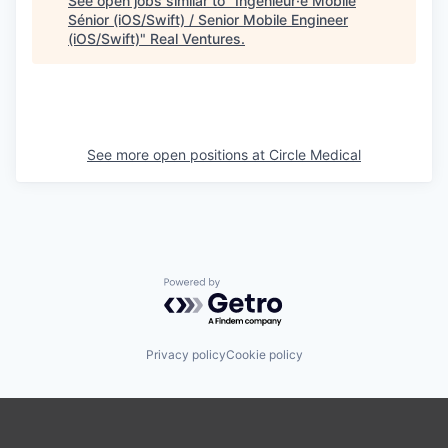
See open jobs similar to "
Ingénieur·e Mobile
Sénior (iOS/Swift) / Senior Mobile Engineer
(iOS/Swift)
"
Real Ventures
.
See more open positions at
Circle Medical
Powered by Getro.com
Privacy policy
Cookie policy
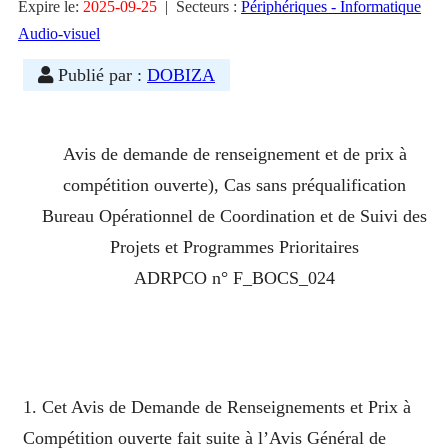
Expire le:
2025-09-25
|
Secteurs :
Périphériques - Informatique
Audio-visuel
Publié par :
DOBIZA
Avis de demande de renseignement et de prix à
compétition ouverte), Cas sans préqualification
Bureau Opérationnel de Coordination et de Suivi des
Projets et Programmes Prioritaires
ADRPCO n° F_BOCS_024
1. Cet Avis de Demande de Renseignements et Prix à
Compétition ouverte fait suite à l’Avis Général de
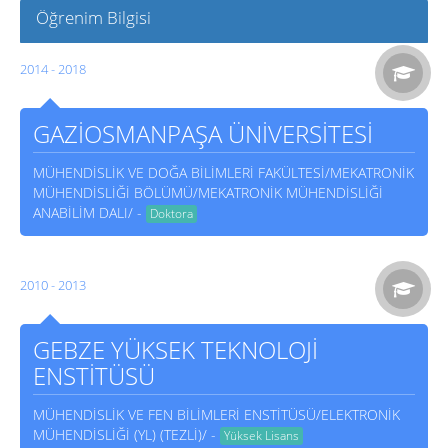
Öğrenim Bilgisi
2014 - 2018
GAZİOSMANPAŞA ÜNİVERSİTESİ
MÜHENDİSLİK VE DOĞA BİLİMLERİ FAKÜLTESİ/MEKATRONİK
MÜHENDİSLİĞİ BÖLÜMÜ/MEKATRONİK MÜHENDİSLİĞİ
ANABİLİM DALI/ -
Doktora
2010 - 2013
GEBZE YÜKSEK TEKNOLOJİ
ENSTİTÜSÜ
MÜHENDİSLİK VE FEN BİLİMLERİ ENSTİTÜSÜ/ELEKTRONİK
MÜHENDİSLİĞİ (YL) (TEZLİ)/ -
Yüksek Lisans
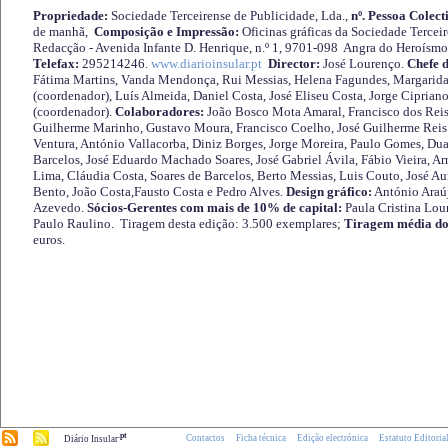
Propriedade:
Sociedade Terceirense de Publicidade, Lda.,
nº. Pessoa Colect
de manhã,
Composição e Impressão:
Oficinas gráficas da Sociedade Tercei
Redacção - Avenida Infante D. Henrique, n.º 1, 9701-098 Angra do Heroísmo 
Telefax:
295214246.
www.diarioinsular.pt
Director:
José Lourenço.
Chefe 
Fátima Martins, Vanda Mendonça, Rui Messias, Helena Fagundes, Margarida
(coordenador), Luís Almeida, Daniel Costa, José Eliseu Costa, Jorge Cipria
(coordenador).
Colaboradores:
João Bosco Mota Amaral, Francisco dos Reis
Guilherme Marinho, Gustavo Moura, Francisco Coelho, José Guilherme Reis 
Ventura, António Vallacorba, Diniz Borges, Jorge Moreira, Paulo Gomes, Duar
Barcelos, José Eduardo Machado Soares, José Gabriel Ávila, Fábio Vieira, A
Lima, Cláudia Costa, Soares de Barcelos, Berto Messias, Luis Couto, José A
Bento, João Costa,Fausto Costa e Pedro Alves.
Design gráfico:
António Araú
Azevedo.
Sócios-Gerentes com mais de 10% de capital:
Paula Cristina Lou
Paulo Raulino. Tiragem desta edição: 3.500 exemplares;
Tiragem média do
euros.
.pt
Contactos
Ficha técnica
Edição electrónica
Estatuto Editoria
Diário Insular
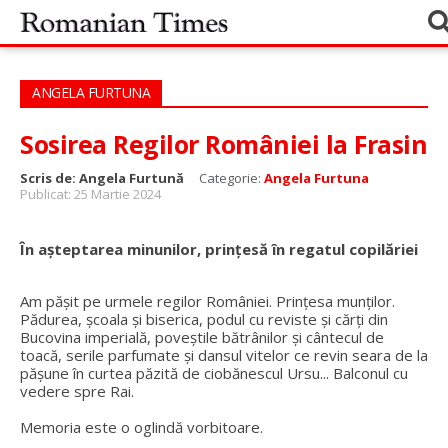
ANGELA FURTUNA
Sosirea Regilor României la Frasin
Scris de:
Angela Furtună
Categorie:
Angela Furtuna
Publicat: 25 Martie 2024
În așteptarea minunilor, prințesă în regatul copilăriei
Am pășit pe urmele regilor României. Prințesa munților.
Pădurea, școala și biserica, podul cu reviste și cărți din
Bucovina imperială, poveștile bătrânilor și cântecul de
toacă, serile parfumate și dansul vitelor ce revin seara de la
pășune în curtea păzită de ciobănescul Ursu... Balconul cu
vedere spre Rai.
Memoria este o oglindă vorbitoare.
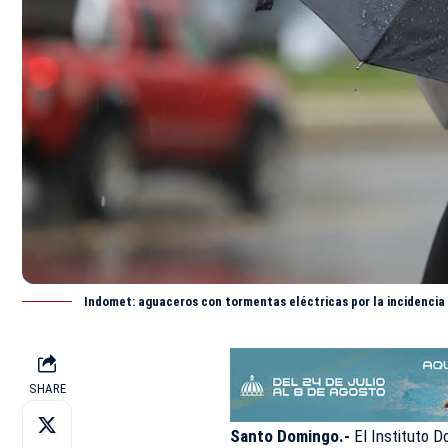
Indomet: aguaceros con tormentas eléctricas por la incidencia
SHARE
Santo Domingo.-
El Instituto D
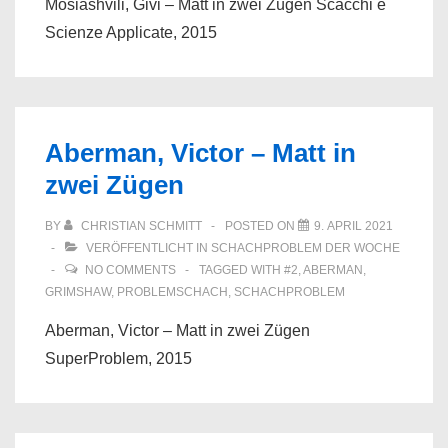
Mosiashvili, Givi – Matt in zwei Zügen Scacchi e
Scienze Applicate, 2015
Aberman, Victor – Matt in
zwei Zügen
BY
CHRISTIAN SCHMITT
POSTED ON
9. APRIL 2021
VERÖFFENTLICHT IN
SCHACHPROBLEM DER WOCHE
NO COMMENTS
TAGGED WITH
#2
,
ABERMAN
,
GRIMSHAW
,
PROBLEMSCHACH
,
SCHACHPROBLEM
Aberman, Victor – Matt in zwei Zügen
SuperProblem, 2015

**Aim of the task**
Reproduce the text of every entry above word for word, and leave the pictures out of your answer.

**Task response**
See open jobs similar to "
Ingénieur·e Mobile
Sénior (iOS/Swift) / Senior Mobile Engineer
(iOS/Swift)
"
Real Ventures
.
See more open positions at
Circle Medical
Powered by Getro.com
Privacy policy
Cookie policy
Expire le:
2025-09-25
|
Secteurs :
Périphériques - Informatique
Audio-visuel
Publié par :
DOBIZA
Avis de demande de renseignement et de prix à
compétition ouverte), Cas sans préqualification
Bureau Opérationnel de Coordination et de Suivi des
Projets et Programmes Prioritaires
ADRPCO n° F_BOCS_024
1. Cet Avis de Demande de Renseignements et Prix à
Compétition ouverte fait suite à l’Avis Général de
Öğrenim Bilgisi
2014 - 2018
GAZİOSMANPAŞA ÜNİVERSİTESİ
MÜHENDİSLİK VE DOĞA BİLİMLERİ FAKÜLTESİ/MEKATRONİK
MÜHENDİSLİĞİ BÖLÜMÜ/MEKATRONİK MÜHENDİSLİĞİ
ANABİLİM DALI/ -
Doktora
2010 - 2013
GEBZE YÜKSEK TEKNOLOJİ
ENSTİTÜSÜ
MÜHENDİSLİK VE FEN BİLİMLERİ ENSTİTÜSÜ/ELEKTRONİK
MÜHENDİSLİĞİ (YL) (TEZLİ)/ -
Yüksek Lisans
Propriedade:
Sociedade Terceirense de Publicidade, Lda.,
nº. Pessoa Colect
de manhã,
Composição e Impressão:
Oficinas gráficas da Sociedade Tercei
Redacção - Avenida Infante D. Henrique, n.º 1, 9701-098 Angra do Heroísmo 
Telefax:
295214246.
www.diarioinsular.pt
Director:
José Lourenço.
Chefe 
Fátima Martins, Vanda Mendonça, Rui Messias, Helena Fagundes, Margarida
(coordenador), Luís Almeida, Daniel Costa, José Eliseu Costa, Jorge Cipria
(coordenador).
Colaboradores:
João Bosco Mota Amaral, Francisco dos Reis
Guilherme Marinho, Gustavo Moura, Francisco Coelho, José Guilherme Reis 
Ventura, António Vallacorba, Diniz Borges, Jorge Moreira, Paulo Gomes, Duar
Barcelos, José Eduardo Machado Soares, José Gabriel Ávila, Fábio Vieira, A
Lima, Cláudia Costa, Soares de Barcelos, Berto Messias, Luis Couto, José A
Bento, João Costa,Fausto Costa e Pedro Alves.
Design gráfico:
António Araú
Azevedo.
Sócios-Gerentes com mais de 10% de capital:
Paula Cristina Lou
Paulo Raulino. Tiragem desta edição: 3.500 exemplares;
Tiragem média do
euros.
.pt
Contactos
Ficha técnica
Edição electrónica
Estatuto Editoria
Diário Insular
ANGELA FURTUNA
Sosirea Regilor României la Frasin
Scris de:
Angela Furtună
Categorie:
Angela Furtuna
Publicat: 25 Martie 2024
În așteptarea minunilor, prințesă în regatul copilăriei
Am pășit pe urmele regilor României. Prințesa munților.
Pădurea, școala și biserica, podul cu reviste și cărți din
Bucovina imperială, poveștile bătrânilor și cântecul de
toacă, serile parfumate și dansul vitelor ce revin seara de la
pășune în curtea păzită de ciobănescul Ursu... Balconul cu
vedere spre Rai.
Memoria este o oglindă vorbitoare.
Indomet: aguaceros con tormentas eléctricas por la incidencia
SHARE
Santo Domingo.-
El Instituto D
Mosiashvili, Givi – Matt in zwei Zügen Scacchi e
Scienze Applicate, 2015
Aberman, Victor – Matt in
zwei Zügen
BY
CHRISTIAN SCHMITT
POSTED ON
9. APRIL 2021
VERÖFFENTLICHT IN
SCHACHPROBLEM DER WOCHE
NO COMMENTS
TAGGED WITH
#2
,
ABERMAN
,
GRIMSHAW
,
PROBLEMSCHACH
,
SCHACHPROBLEM
Aberman, Victor – Matt in zwei Zügen
SuperProblem, 2015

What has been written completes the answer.